Abstract: Vertalen als infotainment: de auteurs rapporteren over hun interactieve rubriek 'Ondertitelaar!' die in 2000 in twintig aflevering in de Volkskrant verscheen.
‘Er staat iets anders dan wat ze zeggen’. ‘Er staan ontzettend veel fouten in de ondertiteling’. ‘Ze vertalen maar de helft van wat er gezegd wordt’. Sinds wij het vak van ondertitelaar uitoefenden, hoorden we ook van de intelligenten en geschoolden onder onze vrienden en kennissen de meest ongenuanceerde uitspraken over de kwaliteit van televisievertalingen. Wanneer je om voorbeelden vroeg, wisten sommigen nog weleens een aardige blooper te vertellen uit een serie van twintig jaar terug, maar meestal bleef het bij een meewarig hoofdschudden. Anderen beweerden zonder een spier te vertrekken dat ze de ondertiteling nooit lazen. Een collega-ondertitelaar vertelde eens dat ze op feestjes al lang geen eerlijk antwoord meer gaf als men naar haar beroep informeerde.

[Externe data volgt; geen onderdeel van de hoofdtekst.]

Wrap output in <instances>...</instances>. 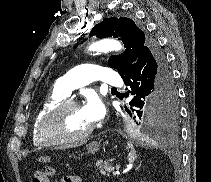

Kortom, het was tijd voor wat voorlichting. Noem het missiewerk. Ondertitelaars, die hardwerkende, consciëntieuze en deskundige professionals, verdienden wat meer eer van hun werk. Erg genoeg dat een speelfilm waar zo’n vier dagen ondertitelwerk in zit in anderhalf uur voorbij flitst. Parels voor de zwijnen! De beste manier om het onbegrip en de misvattingen te bestrijden was om al die stuurlui aan wal de kans te geven om het beter te doen. Zo ontstond het idee voor de interactieve rubriek 'Ondertitelaar!' waarvan in de tweede helft van het vorig jaar 20 afleveringen verschenen in de Volkskrant en die nu nog te volgen is op de Volkskrant-website.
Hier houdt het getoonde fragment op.